### [Trecho]
========================
Durante passagem por
São Paulo no mês passado, período em que se dedicou a apurar seu próximo livro
e promover o mais recente, Martel conversou com a Folha no café do hotel em que
estava hospedado, sem poupar críticas à falta de regulação no setor nacional de
telecomunicações. Após os ataques terroristas em Paris, Martel respondeu a
novas perguntas por e-mail sobre o papel das redes para o islamismo radical.
Leia abaixo os principais trechos da entrevista.
Folha
- Como os grupos islâmicos radicais usam a rede em benefício de suas
atividades?
Frédéric
Martel - Estive em 14 países árabes para escrever
"Smart". Segui o Hizbullah no sul de Beirute e no sul do Líbano,
visitei o Hamas e o Jihad Islâmica em Gaza, passei algum tempo com a Irmandade
Muçulmana no Egito –mas não trabalhei com o Estado Islâmico na Síria ou no
Iraque.
Fiquei surpreso de
constatar que todos esses grupos radicais (considerados terroristas pelos
Estados Unidos) estão usando a internet basicamente como nós. Algumas de suas
contas às vezes são banidas do Facebook, do YouTube ou do Twitter. Presumo que
sejam monitoradas pelos EUA ou por Israel. Mas, fora isso, estão postando
mensagens e conteúdo como nós, publicando alguns artigos e assim por diante.
A maior diferença é
que elas são organizações muito verticais. Não estão realmente interessadas em
criar uma "conversa". Aceitam estar nas redes sociais, mas não
socializar. Ainda são organizações muito boas "de cima para baixo",
mas fazem propaganda, e não comunicação em ambas as direções.
O
senhor diria que a internet tem um papel fundamental na estratégia dessas
organizações? Como lidar com esse cenário, a partir de uma perspectiva
ocidental?
========================
### [Ordem de serviço 1]
Segundo o trecho, em quantos países árabes Martel esteve para escrever "Smart"?
### [Ordem de serviço 2]
Com base no trecho, explique por que Martel diz que os grupos radicais fazem propaganda, e não comunicação em ambas as direções.
### [Ordem de serviço 3]
Liste os grupos que, de acordo com o trecho, Martel seguiu, visitou ou com os quais passou algum tempo.
Use somente o trecho como fonte.

### [Dados registrados]
========================
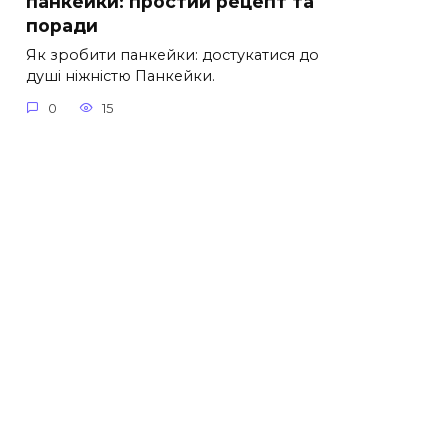
панкейки: простий рецепт та
поради
Як зробити панкейки: достукатися до
душі ніжністю Панкейки.
0
15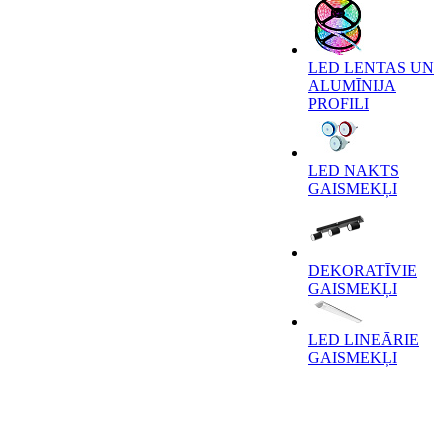
LED LENTAS UN
ALUMĪNIJA
PROFILI
LED NAKTS
GAISMEKĻI
DEKORATĪVIE
GAISMEKĻI
LED LINEĀRIE
GAISMEKĻI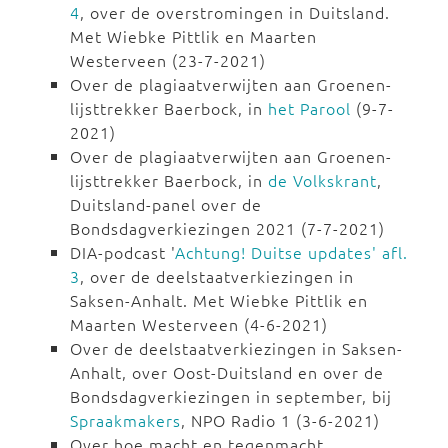
4
, over de overstromingen in Duitsland.
Met Wiebke Pittlik en Maarten
Westerveen (23-7-2021)
Over de plagiaatverwijten aan Groenen-
lijsttrekker Baerbock, in
het Parool
(9-7-
2021)
Over de plagiaatverwijten aan Groenen-
lijsttrekker Baerbock, in
de Volkskrant
,
Duitsland-panel over de
Bondsdagverkiezingen 2021 (7-7-2021)
DIA-podcast '
Achtung! Duitse updates' afl.
3
, over de deelstaatverkiezingen in
Saksen-Anhalt. Met Wiebke Pittlik en
Maarten Westerveen (4-6-2021)
Over de deelstaatverkiezingen in Saksen-
Anhalt, over Oost-Duitsland en over de
Bondsdagverkiezingen in september, bij
Spraakmakers
, NPO Radio 1 (3-6-2021)
Over hoe macht en tegenmacht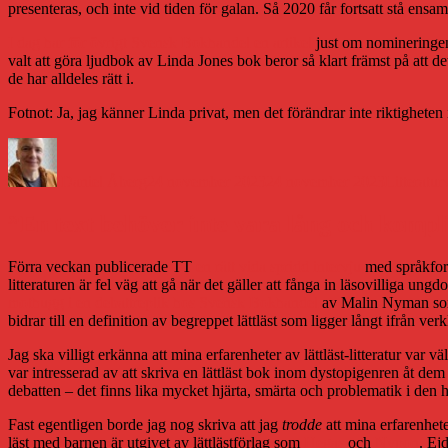
presenteras, och inte vid tiden för galan. Så 2020 får fortsatt stå ensa
I dag har för övrigt Svensk Bokhandel en artikel
just om nomineringe
valt att göra ljudbok av Linda Jones bok beror så klart främst på att de
de har alldeles rätt i.
Fotnot: Ja, jag känner Linda privat, men det förändrar inte riktighete
Författare
Publicerat
Kategorie
den
Daniel Åberg
24 november 2023
24 november 2023
Litteratur
”En text behöver inte vara lång och komplic
Förra veckan publicerade TT
en rätt vida spridd intervju
med språkfors
litteraturen är fel väg att gå när det gäller att fånga in läsovilliga ung
mothugg i en debattreplik hos Svensk Bokhandel
av Malin Nyman som ä
bidrar till en definition av begreppet lättläst som ligger långt ifrån v
Jag ska villigt erkänna att mina erfarenheter av lättläst-litteratur var
var intresserad av att skriva en lättläst bok inom dystopigenren åt dem
debatten – det finns lika mycket hjärta, smärta och problematik i den här
Fast egentligen borde jag nog skriva att jag
trodde
att mina erfarenhete
läst med barnen är utgivet av lättlästförlag som
Hegas
och
Nypon
. Ej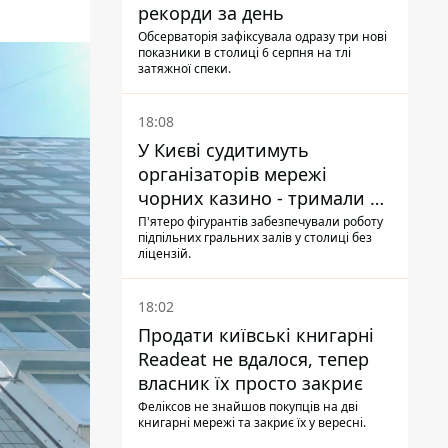
рекорди за день
Обсерваторія зафіксувала одразу три нові
показники в столиці 6 серпня на тлі
затяжної спеки.
18:08
У Києві судитимуть
організаторів мережі
чорних казино - тримали 39
закладів
П'ятеро фігурантів забезпечували роботу
підпільних гральних залів у столиці без
ліцензій.
18:02
Продати київські книгарні
Readeat не вдалося, тепер
власник їх просто закриє
Феліксов не знайшов покупців на дві
книгарні мережі та закриє їх у вересні.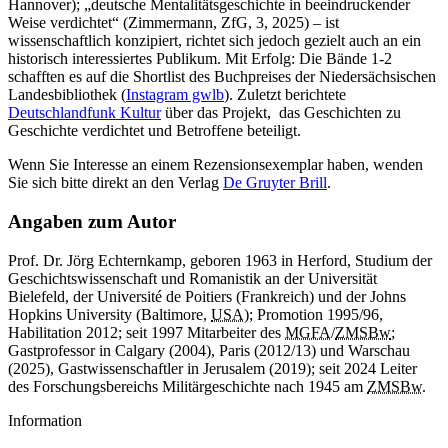
Hannover); „deutsche Mentalitätsgeschichte
in
beeindruckender
Weise verdichtet“
(Zimmermann, ZfG, 3, 2025) – ist
wissenschaftlich konzipiert, richtet sich jedoch gezielt auch
an ein
historisch interessiertes Publikum. Mit Erfolg: Die Bände 1-2
schafften es auf die Shortlist des Buchpreises der Niedersächsischen
Landesbibliothek (
Instagram gwlb
). Zuletzt berichtete
Deutschlandfunk Kultur
über das Projekt, das Geschichten zu
Geschichte verdichtet und Betroffene beteiligt.
Wenn Sie Interesse
an
einem Rezensionsexemplar haben, wenden
Sie sich bitte direkt
an
den Verlag
De Gruyter Brill
.
Angaben zum Autor
Prof. Dr. Jörg Echternkamp, geboren 1963
in
Herford, Studium der
Geschichtswissenschaft und Romanistik
an
der Universität
Bielefeld, der Université de Poitiers (Frankreich) und der Johns
Hopkins
University (
Baltimore,
USA
);
Promotion 1995/96,
Habilitation 2012; seit 1997 Mitarbeiter des
MGFA
/
ZMSBw
;
Gastprofessor in Calgary (2004), Paris (2012/13) und Warschau
(2025), Gastwissenschaftler in Jerusalem (2019); seit 2024 Leiter
des Forschungsbereichs Militärgeschichte nach 1945 am
ZMSBw
.
Information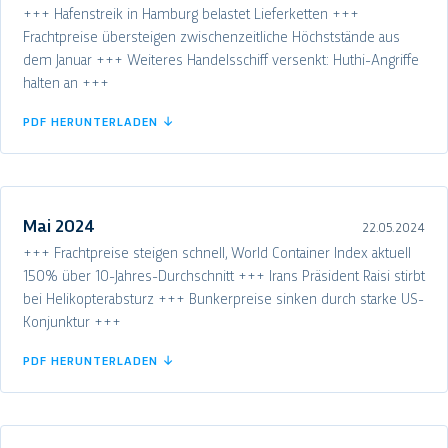
+++ Hafenstreik in Hamburg belastet Lieferketten +++
Frachtpreise übersteigen zwischenzeitliche Höchststände aus
dem Januar +++ Weiteres Handelsschiff versenkt: Huthi-Angriffe
halten an +++
PDF HERUNTERLADEN ↓
Mai 2024
22.05.2024
+++ Frachtpreise steigen schnell, World Container Index aktuell
150% über 10-Jahres-Durchschnitt +++ Irans Präsident Raisi stirbt
bei Helikopterabsturz +++ Bunkerpreise sinken durch starke US-
Konjunktur +++
PDF HERUNTERLADEN ↓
========================
### [Sua solução 1]
Em 14 países árabes.

### [Sua solução 2]
Porque são organizações muito verticais, "de cima para baixo", que não têm real interesse em criar uma "conversa". Aceitam estar nas redes sociais, mas não socializar.

### [Sua solução 3]
- Hizbullah (no sul de Beirute e no sul do Líbano)
- Hamas (em Gaza)
- Jihad Islâmica (em Gaza)
- Irmandade Muçulmana (no Egito)